Eureka before the bathtub
Wednesday, January 21 2004
setting: rural Hurley, Ulster County, New York
I figured I needed some sort of bootable mechanical drive for the Vaio, since otherwise it seemed unlikely that I'd ever be able to upgrade its hard drive. So I spent more time than I'd care to admit poking around on Ebay trying to find suitable (and suitably cheap) equipment. I also went to Staples and bought a USB floppy drive, but (as I later learned after an exhaustive web search), a Vaio will not boot from a non-Sony floppy drive.
Later today I had a Eureka! moment just before stepping into the bathtub. What if I swapped in the new hard drive into some other laptop, one with a CD-ROM drive, and installed an operating system on it that way? I could then take it out, put it in the Vaio, and it would probably boot! (Sure, it would bother me about all the devices it was discovering, but that would stop eventually.) This turned out to be the perfect solution to my problem, although I didn't manage to arrive at it quite as elegantly as I hoped I would. I installed the hard drive too prematurely in the process and had to rip the Vaio open yet another time to extract it and begin again
Doing all this opening and closing of the Vaio made me nervous, because of the obvious fragility of all the tiny parts inside. To get the hard drive out requires you to remove all the screws from the bottom, pull off four small pieces of plastic from around the display hinge, remove three more screws from the top surface, and then pull the two halves of the case apart, being careful not to damage four or five sets of fragile cables connecting the two together. I had a real scare this evening with the hard drive's cable (which is one of those transparent plastic membranes with a circuit pattern printed on it) came loose from its moorings. At first I feared I'd ripped it out permanently, but all I'd really done was discover yet another tiny proprietary connector.
I'd been feeling a strange alienation from my laptop ever since I discovered that I couldn't delete crap such as MSN Gaming Zone, Frontpage, Outlook Express, and NetMeeting from my installation of Windows XP. I consider those applications to be unnecessary burdens and insults to my intelligence. I will never use them, so why should I have to carry them everywhere I go with my laptop? They are taking up room for things I do want to carry! Tonight, though, I finally learned how to disable the confounded System File Protection in Windows XP. It's a tricky procedure requiring a hex editor. What you end up doing is replacing some assembly language instructions in an insidious Windows XP dæmon with NOPs, thereby rendering it inert. After that, all those nasty folders in Program Files can simply be deleted - and they never grow back!
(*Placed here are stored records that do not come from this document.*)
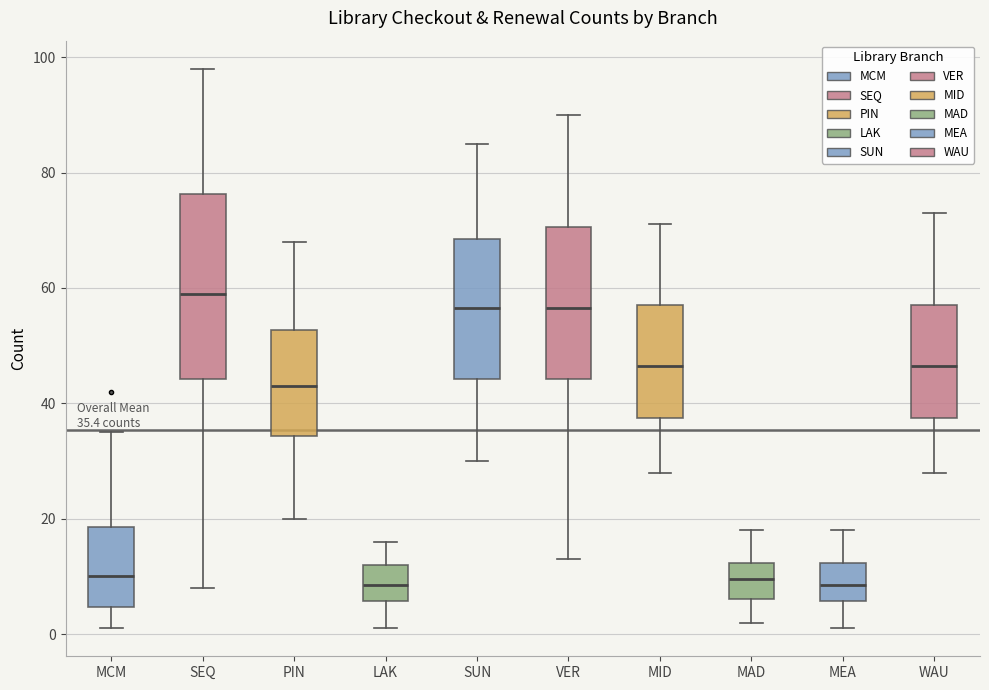

Which box is the tallest, from its lower edge to its upper edge?

SEQ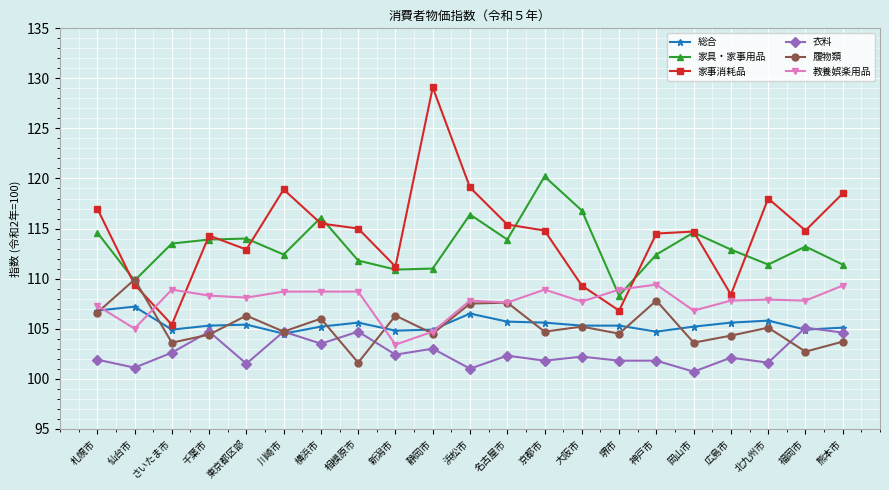

At which label is 家事消耗品 closest to 117?

札幌市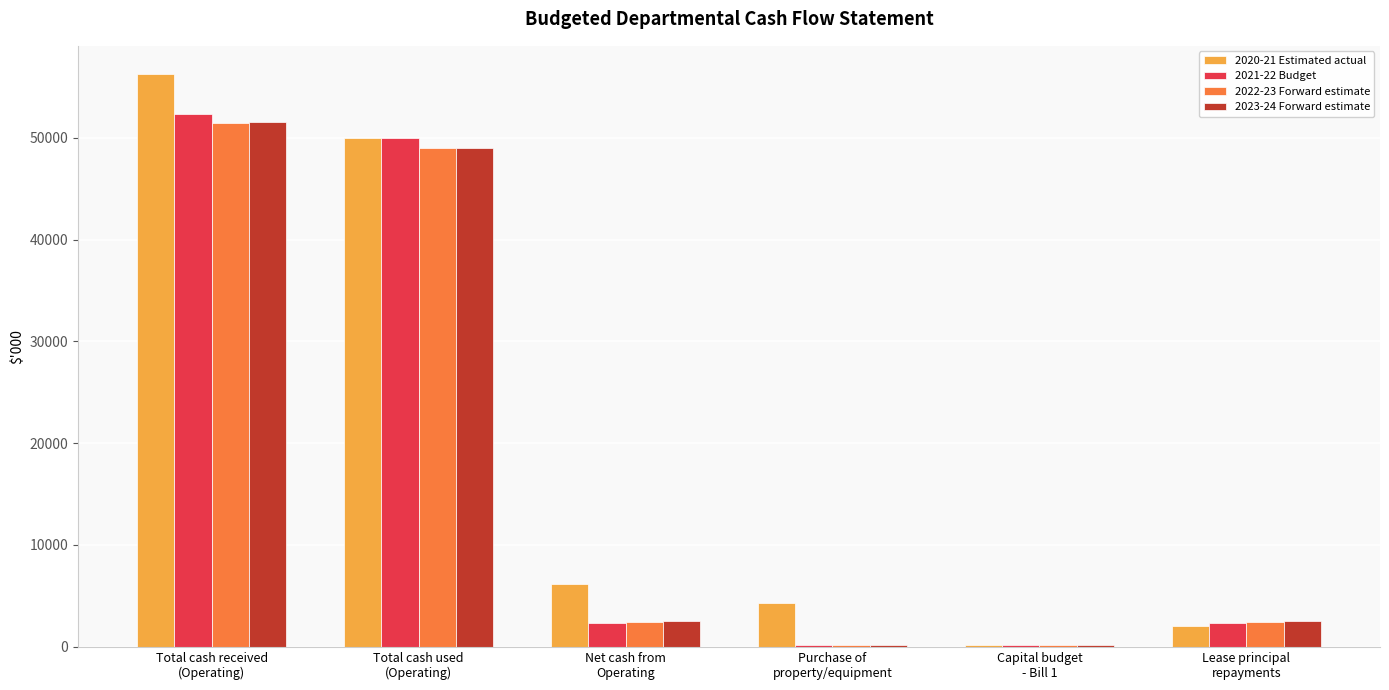

What is the greatest value displayed?

56212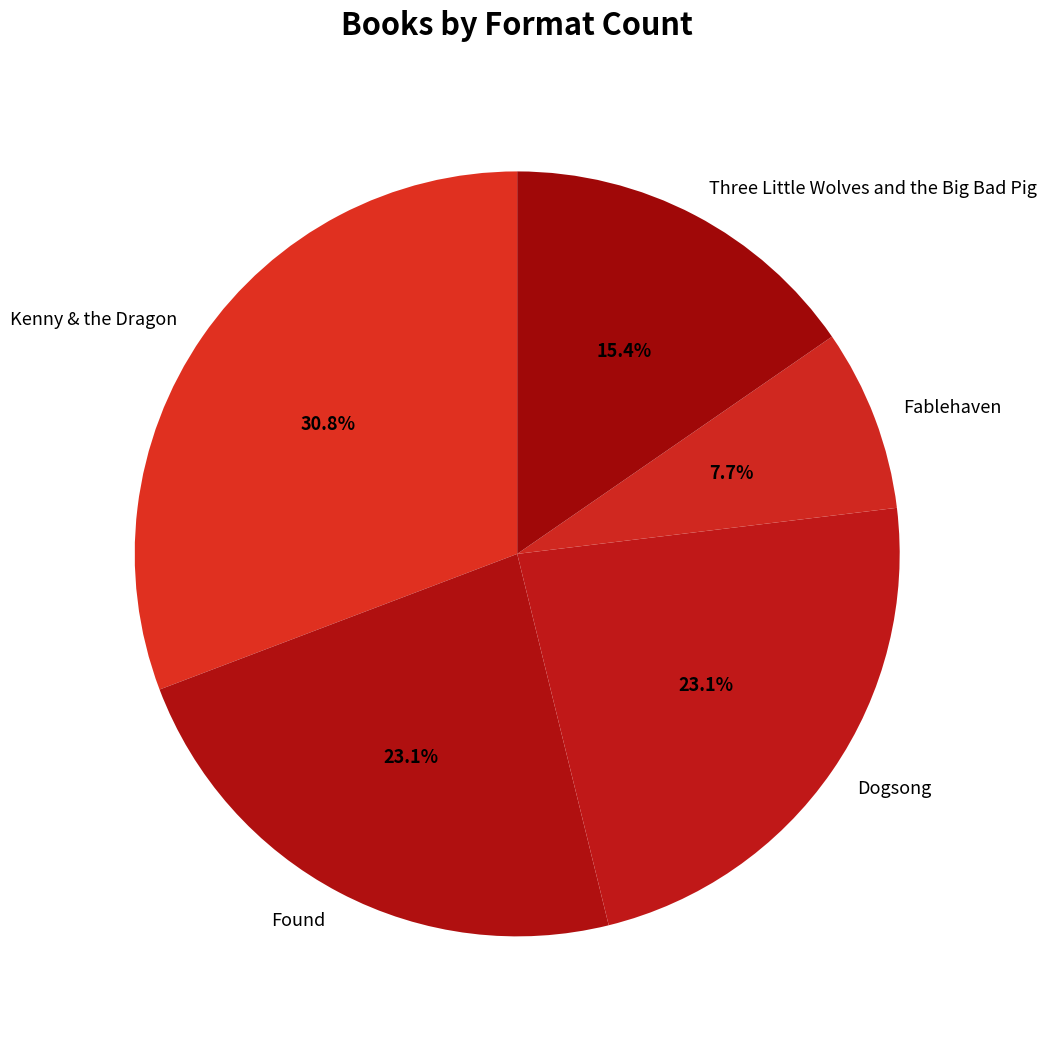

Count the number of slices in the pie.

5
In other news, Gretchen and I have been watching lots of the BBC dramatization of All Creatures Great and Small on DVD. I vaguely remember most of the episodes from when they appeared on PBS, but it's fun to see them again. Back when I saw them the first time, I didn't have much understanding of such adult rituals as womanizing, getting drunk, and (perhaps most relevant to my present predicament) making housecalls.